Posted by Anna Ikeda

I promised you that we would talk about Skåne today. And depending on how we do, we may have to spread it over several posts. Why? There’s much to talk about!

Skåne is a very odd part of Sweden. And some may argue that it’s not even Sweden at all. Well, once upon a time it was called Skåneland (Scania in English) and was one of the three lands of Denmark. The city of Lund was its center. So those who say that if you scratch a skåning, you’ll see a Dane underneath, are kind of sort of right. And those skåningar may even say that as far as the historical details go, the province is a quite recent Swedish acquisition.

In order to learn more about the event that gave Skåne to Sweden, I started to read about the Northern Wars (1655-1661) and the Treaty of Roskilde (February 26, 1658) but the overload of war-mongering kings, conquests, and who did what to whom was slowly putting me to sleep.

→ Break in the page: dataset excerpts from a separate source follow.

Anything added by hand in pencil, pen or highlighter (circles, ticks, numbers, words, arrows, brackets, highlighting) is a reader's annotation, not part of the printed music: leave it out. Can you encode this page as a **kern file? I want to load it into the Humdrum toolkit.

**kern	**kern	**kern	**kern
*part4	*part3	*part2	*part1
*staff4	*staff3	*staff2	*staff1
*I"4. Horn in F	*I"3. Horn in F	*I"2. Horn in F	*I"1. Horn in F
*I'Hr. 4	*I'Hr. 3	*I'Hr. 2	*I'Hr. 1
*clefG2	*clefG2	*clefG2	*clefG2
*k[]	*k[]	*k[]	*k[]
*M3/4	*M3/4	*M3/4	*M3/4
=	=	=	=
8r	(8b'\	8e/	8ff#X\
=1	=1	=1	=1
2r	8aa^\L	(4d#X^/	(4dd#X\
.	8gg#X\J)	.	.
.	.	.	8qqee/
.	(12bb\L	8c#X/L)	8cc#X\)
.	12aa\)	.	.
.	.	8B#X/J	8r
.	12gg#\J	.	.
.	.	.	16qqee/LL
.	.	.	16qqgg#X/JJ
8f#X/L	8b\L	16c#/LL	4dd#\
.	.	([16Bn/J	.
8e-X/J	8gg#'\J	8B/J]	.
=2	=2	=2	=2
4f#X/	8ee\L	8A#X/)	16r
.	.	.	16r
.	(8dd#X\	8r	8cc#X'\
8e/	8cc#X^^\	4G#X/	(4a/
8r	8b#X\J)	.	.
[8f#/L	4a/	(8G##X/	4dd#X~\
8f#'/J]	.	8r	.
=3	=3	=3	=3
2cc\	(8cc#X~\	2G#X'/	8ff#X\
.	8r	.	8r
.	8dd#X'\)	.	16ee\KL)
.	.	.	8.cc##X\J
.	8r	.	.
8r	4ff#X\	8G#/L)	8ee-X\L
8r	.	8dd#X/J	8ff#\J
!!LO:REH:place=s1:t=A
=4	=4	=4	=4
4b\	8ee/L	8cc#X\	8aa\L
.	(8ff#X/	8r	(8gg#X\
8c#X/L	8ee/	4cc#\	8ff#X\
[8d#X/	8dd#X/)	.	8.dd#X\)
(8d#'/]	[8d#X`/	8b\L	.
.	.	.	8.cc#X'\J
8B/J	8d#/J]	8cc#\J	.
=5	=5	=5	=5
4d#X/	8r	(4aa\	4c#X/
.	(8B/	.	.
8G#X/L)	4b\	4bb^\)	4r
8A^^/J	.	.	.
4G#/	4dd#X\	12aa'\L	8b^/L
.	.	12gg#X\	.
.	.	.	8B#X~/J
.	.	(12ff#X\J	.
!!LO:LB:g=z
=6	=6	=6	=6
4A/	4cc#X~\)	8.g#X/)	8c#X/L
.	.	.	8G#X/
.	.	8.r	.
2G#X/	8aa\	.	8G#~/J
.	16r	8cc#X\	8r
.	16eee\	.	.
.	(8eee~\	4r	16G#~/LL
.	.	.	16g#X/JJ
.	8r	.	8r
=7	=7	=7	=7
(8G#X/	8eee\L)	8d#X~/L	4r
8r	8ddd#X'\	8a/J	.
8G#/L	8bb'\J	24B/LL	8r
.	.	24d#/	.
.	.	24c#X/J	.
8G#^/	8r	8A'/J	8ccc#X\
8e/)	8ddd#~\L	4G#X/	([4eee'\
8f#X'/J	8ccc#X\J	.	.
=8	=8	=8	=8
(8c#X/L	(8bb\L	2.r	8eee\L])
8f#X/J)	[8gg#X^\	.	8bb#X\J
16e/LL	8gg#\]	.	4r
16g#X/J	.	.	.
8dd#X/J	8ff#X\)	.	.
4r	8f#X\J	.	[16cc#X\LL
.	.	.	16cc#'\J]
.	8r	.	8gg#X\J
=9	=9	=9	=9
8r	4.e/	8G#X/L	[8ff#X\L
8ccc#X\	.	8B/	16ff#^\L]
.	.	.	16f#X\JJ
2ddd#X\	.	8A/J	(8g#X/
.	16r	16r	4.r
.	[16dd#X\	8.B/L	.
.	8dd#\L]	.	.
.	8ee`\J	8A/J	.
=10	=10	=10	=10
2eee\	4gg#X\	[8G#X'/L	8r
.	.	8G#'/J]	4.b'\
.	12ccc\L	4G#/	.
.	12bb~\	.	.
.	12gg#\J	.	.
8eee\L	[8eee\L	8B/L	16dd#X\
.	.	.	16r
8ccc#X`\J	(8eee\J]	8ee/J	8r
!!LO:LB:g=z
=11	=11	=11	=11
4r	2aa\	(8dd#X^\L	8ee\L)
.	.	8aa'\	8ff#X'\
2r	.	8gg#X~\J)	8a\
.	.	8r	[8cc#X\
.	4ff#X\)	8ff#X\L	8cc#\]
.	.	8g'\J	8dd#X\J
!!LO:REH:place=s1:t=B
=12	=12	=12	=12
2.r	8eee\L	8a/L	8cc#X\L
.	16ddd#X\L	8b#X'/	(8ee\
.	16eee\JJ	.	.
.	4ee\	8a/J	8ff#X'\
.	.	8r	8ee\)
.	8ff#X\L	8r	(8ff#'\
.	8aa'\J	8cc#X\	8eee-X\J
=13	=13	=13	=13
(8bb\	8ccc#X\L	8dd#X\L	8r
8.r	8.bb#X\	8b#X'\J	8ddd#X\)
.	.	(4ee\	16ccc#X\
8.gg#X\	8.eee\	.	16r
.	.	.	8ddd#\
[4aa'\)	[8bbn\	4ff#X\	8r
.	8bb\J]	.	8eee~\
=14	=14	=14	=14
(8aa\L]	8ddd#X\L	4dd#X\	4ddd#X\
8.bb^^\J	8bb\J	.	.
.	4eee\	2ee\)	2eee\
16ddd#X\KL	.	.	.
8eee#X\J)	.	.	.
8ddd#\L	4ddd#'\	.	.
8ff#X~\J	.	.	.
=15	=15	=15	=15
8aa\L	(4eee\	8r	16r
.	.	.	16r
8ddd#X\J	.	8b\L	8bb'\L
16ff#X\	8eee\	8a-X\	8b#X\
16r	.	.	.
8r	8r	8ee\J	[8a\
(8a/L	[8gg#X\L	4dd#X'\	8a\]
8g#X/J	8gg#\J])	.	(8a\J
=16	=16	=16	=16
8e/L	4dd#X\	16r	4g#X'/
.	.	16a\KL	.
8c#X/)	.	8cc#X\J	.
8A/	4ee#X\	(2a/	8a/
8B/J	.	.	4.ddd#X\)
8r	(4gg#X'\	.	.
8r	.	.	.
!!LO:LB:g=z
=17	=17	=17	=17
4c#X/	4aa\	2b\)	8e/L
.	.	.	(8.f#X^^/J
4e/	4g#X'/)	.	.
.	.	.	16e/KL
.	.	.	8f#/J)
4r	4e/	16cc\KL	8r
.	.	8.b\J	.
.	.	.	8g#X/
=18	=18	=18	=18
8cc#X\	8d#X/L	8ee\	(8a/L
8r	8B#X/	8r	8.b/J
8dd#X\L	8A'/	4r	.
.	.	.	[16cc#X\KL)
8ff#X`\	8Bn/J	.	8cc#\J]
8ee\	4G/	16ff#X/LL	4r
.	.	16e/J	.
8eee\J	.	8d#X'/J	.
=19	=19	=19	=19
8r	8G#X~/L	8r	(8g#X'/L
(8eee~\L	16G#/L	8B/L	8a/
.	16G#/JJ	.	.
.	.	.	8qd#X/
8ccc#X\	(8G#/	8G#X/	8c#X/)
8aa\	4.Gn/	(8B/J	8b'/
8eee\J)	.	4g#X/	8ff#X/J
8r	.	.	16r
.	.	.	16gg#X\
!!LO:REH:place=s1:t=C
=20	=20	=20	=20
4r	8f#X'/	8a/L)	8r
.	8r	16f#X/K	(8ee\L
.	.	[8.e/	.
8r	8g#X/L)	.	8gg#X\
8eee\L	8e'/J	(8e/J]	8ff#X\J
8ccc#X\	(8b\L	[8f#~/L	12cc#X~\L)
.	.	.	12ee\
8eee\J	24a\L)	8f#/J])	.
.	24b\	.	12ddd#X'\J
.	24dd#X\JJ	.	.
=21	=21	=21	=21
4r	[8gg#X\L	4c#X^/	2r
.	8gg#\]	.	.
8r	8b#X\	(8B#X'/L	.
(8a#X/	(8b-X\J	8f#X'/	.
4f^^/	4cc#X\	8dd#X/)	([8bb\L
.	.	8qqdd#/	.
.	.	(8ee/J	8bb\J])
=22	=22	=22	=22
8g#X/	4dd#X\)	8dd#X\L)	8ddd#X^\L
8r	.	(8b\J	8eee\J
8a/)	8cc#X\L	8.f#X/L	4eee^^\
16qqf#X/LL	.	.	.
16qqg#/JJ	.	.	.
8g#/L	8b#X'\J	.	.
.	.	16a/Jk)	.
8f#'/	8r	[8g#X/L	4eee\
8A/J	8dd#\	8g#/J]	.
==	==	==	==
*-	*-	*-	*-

Roskilde is in Denmark, by the way, and today is more known for its music festival than for some old historical treaties.

And why am I telling you all this boring stuff? Because it’s hard to understand what Skåne is all about without a little bit of background research. It’s closer, much closer in fact, to Copenhagen than to Stockholm, people talk funny there, and even the climate and nature are different from the rest of Sweden.